Activity:
Copy out word for word the stretch of the material from the line with "[8, 290, 35, 300]" through the line with "A metal pole", with both of those lines included.

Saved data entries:
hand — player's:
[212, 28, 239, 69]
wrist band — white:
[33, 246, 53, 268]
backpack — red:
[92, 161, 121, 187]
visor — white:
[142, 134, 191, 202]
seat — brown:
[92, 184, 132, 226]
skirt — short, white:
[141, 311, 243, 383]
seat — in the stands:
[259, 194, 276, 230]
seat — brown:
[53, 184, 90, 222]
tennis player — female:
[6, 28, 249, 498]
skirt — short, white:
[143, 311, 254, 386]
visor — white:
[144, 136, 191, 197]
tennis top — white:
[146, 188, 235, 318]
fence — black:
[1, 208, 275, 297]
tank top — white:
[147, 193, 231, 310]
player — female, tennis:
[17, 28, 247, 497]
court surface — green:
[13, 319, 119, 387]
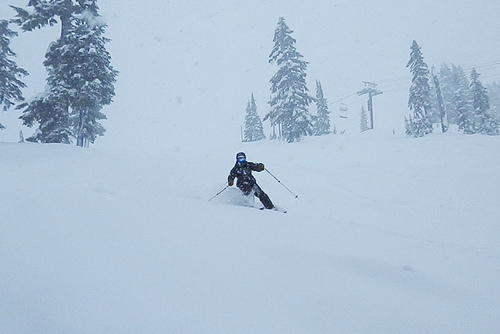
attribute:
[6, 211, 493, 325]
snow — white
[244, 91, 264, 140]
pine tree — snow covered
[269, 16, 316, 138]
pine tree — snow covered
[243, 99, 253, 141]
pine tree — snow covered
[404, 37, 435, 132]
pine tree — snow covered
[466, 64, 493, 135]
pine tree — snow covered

--

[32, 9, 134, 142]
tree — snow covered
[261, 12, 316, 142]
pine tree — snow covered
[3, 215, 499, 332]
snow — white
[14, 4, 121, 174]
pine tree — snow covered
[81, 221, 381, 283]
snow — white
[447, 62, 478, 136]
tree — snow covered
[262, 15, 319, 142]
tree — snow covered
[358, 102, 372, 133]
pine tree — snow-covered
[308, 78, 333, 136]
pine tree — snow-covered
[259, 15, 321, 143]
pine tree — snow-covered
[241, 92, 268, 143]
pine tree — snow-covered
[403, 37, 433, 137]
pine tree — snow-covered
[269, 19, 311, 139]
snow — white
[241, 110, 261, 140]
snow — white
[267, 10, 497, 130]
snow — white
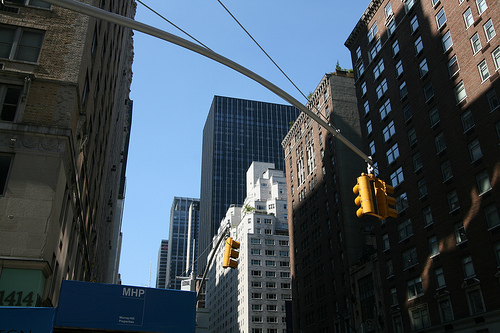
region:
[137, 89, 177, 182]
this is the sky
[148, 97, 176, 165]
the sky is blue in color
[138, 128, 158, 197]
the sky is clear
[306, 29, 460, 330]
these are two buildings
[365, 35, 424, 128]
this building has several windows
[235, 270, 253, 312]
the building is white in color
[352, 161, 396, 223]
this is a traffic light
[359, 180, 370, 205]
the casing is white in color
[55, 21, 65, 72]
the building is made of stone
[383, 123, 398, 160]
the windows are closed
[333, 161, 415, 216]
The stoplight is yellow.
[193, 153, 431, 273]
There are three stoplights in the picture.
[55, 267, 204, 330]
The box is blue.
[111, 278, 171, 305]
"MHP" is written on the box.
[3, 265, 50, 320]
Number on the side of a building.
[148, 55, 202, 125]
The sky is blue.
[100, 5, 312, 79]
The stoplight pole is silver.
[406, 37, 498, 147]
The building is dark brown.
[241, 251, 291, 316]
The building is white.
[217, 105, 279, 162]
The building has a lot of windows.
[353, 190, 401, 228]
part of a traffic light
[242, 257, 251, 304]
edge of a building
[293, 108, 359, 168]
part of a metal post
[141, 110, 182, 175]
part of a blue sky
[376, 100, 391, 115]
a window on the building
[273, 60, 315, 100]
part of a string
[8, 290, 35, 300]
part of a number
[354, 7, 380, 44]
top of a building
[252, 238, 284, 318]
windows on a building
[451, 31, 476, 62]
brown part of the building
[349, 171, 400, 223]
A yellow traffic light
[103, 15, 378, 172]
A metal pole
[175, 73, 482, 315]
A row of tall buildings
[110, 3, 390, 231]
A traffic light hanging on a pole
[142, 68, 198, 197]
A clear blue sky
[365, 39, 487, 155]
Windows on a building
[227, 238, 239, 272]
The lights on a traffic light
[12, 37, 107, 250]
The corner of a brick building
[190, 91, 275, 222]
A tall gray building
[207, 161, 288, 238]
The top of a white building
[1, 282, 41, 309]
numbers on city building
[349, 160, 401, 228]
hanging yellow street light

Answer to this problem:
[8, 290, 35, 300]
part of a number
[354, 7, 380, 44]
top of a building
[252, 238, 284, 318]
windows on a building
[451, 31, 476, 62]
brown part of the building
[349, 171, 400, 223]
A yellow traffic light
[103, 15, 378, 172]
A metal pole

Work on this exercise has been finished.